Teaching a Border Collie Mix to Stay to Develop Self Control

By: David Codr

Published Date: May 17, 2018

In this Omaha dog training session we taught 3 year-old Border Collie mix Frank to stay to help him develop self control and respect for his humans as authority figures.

Frank barked quite a bit when I first arrived and was pretty anxious. I kept a close eye on him to observe his body language and avoid any movements that may result in a bite. This was a bit tricky to do as Frank was somewhat eye contact dominant.

I didnt get a chance to show the guardians how to do this exercise due to that eye issue, but when he is calm, id like his female guardian to practice this Focus exercise with him twice a day for the next week to help him see her and her eye contact as a positive.

When I discussed Frank’s aggressive behavior with his guardians, it quickly become clear that he was confused as to who was in charge in his home. While he listened to the larger husband, he showed little respect for the wife and had even nipped her a few times.

Because of the potential for a bite, we went a lot slower than I go on my other in home dog training sessions. As Omaha’s dog behavior expert, I am always stressing to clients that slow and steady progress is far better than pushing and rushing things.

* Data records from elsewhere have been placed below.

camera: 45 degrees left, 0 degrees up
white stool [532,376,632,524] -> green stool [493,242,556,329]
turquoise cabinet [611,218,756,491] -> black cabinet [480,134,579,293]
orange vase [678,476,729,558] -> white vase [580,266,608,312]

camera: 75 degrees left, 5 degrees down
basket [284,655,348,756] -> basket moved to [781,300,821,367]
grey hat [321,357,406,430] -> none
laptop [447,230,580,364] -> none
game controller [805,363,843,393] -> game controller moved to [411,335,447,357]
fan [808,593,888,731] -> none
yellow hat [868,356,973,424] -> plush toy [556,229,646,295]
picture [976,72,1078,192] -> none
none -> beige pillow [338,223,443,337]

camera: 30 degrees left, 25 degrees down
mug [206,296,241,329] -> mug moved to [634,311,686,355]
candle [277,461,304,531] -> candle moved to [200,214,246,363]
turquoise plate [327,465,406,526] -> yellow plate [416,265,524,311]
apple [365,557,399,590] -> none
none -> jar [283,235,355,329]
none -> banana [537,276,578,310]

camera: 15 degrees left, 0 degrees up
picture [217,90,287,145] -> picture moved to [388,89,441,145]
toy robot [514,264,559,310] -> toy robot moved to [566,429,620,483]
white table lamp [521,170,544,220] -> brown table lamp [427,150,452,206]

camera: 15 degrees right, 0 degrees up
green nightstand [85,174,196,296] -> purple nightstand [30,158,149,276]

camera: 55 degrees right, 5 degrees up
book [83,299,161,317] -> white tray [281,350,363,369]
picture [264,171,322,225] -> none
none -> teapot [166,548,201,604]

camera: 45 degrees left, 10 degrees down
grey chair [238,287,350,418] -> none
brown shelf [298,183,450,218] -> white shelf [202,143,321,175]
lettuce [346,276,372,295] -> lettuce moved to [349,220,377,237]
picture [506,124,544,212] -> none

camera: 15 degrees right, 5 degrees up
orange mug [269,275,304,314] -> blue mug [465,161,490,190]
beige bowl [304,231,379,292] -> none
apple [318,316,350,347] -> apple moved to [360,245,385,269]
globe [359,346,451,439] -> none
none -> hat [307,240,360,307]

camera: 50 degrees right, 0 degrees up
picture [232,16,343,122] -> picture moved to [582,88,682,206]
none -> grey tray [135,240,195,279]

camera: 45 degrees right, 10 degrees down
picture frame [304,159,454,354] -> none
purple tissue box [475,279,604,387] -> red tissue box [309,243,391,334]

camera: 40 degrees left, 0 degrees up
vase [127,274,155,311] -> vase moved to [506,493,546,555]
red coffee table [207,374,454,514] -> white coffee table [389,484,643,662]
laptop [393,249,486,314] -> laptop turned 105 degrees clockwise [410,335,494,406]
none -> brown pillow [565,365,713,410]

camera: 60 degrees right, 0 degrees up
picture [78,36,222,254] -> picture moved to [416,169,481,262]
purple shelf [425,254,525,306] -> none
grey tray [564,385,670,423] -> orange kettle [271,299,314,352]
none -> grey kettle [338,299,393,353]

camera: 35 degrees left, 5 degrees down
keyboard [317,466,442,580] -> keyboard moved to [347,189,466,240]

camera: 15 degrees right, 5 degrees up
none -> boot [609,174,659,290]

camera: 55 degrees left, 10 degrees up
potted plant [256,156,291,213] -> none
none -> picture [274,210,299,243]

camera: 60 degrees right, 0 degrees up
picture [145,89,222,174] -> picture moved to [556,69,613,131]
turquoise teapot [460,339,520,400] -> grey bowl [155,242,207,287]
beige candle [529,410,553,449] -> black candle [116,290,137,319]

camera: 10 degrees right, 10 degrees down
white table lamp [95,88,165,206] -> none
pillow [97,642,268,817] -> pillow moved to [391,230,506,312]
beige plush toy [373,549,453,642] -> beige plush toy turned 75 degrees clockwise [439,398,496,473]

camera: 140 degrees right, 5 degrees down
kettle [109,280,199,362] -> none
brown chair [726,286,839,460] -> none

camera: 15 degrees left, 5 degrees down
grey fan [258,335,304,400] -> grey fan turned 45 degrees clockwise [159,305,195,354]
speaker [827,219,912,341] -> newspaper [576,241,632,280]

I shared my petting with a purpose philosophy with the guardians and also stressed how important it is to reward Frank for desired behaviors through passive training.

I also made a few structural suggestions like asking the dog to sit before letting it outside, having the wife hand feed Frank for a week or two (after she eats something in front of him first) while touching him in specific places (working from his rear flank to his head), then handling his food prior to putting it in the bowl to add some of her scent to it.

To help the guardians interact with Frank in a positive constructive way, I showed them how to teach a dog to stay. Training a dog to stay is a great way to help the dog develop some self control, plus it can come in very handy.

Id like to see the guardians practicing this stay exercise with Frank a few times a day, in different parts of the house and following the progressively increasing levels of difficulty until he can stay for duration, distance and distractions.

Once that is the case, the guardians should put Frank into a stay before heading to get a drink of water, a bathroom break, etc. The idea is to have Frank practice staying, ie listening to them, for progressively longer and longer periods of time.

Because of how human aggressive Frank was showing the potential for, we will need to set up a follow up session in a month or so to build on the progress we made in this dog behavior training session.